### RECORDED DATA:
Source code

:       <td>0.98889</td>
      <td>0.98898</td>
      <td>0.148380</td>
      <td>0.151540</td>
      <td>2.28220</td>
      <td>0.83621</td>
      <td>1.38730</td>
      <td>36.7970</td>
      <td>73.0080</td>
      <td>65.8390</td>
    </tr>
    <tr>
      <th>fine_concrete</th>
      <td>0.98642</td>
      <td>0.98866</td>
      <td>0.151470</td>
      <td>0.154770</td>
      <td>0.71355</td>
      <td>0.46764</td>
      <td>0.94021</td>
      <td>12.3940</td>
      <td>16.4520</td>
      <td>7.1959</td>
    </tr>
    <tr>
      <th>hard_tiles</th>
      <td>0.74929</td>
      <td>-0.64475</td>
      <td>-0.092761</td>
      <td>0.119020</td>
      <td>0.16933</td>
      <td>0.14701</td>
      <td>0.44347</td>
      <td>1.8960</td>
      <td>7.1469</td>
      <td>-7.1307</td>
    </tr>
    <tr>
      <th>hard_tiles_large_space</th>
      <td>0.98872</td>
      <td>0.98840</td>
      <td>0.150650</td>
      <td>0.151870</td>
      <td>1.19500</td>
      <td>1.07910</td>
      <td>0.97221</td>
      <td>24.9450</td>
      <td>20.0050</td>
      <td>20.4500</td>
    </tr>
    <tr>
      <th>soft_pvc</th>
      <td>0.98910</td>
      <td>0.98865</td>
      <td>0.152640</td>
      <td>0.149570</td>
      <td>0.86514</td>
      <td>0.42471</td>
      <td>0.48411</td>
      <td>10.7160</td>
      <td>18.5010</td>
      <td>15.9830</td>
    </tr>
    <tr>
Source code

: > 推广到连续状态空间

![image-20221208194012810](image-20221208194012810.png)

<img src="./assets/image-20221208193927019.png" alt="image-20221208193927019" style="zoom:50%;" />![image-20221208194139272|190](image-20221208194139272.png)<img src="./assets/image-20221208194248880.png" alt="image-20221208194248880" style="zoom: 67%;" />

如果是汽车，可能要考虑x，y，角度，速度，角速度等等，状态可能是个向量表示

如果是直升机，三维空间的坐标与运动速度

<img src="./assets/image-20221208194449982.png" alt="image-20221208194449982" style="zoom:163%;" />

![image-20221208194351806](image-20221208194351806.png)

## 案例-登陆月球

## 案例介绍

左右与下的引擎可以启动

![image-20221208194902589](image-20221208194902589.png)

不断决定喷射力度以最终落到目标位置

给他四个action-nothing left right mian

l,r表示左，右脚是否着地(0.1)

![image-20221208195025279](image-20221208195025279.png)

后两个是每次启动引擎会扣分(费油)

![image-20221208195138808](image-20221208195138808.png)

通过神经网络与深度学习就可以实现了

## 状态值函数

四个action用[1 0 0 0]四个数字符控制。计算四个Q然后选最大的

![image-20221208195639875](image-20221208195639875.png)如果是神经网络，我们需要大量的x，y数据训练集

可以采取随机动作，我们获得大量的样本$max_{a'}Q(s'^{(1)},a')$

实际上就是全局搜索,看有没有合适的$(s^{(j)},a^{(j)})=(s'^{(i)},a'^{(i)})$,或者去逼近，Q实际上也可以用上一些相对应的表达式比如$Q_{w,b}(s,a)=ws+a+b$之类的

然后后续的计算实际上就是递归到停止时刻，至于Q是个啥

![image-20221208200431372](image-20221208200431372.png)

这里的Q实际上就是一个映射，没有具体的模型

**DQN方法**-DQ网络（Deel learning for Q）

### TRY IT:
Count the lines of the records that contain the string "assets", treating uppercase and lowercase as different. Reply with the number only.

### PROBLEM SOLUTION:
2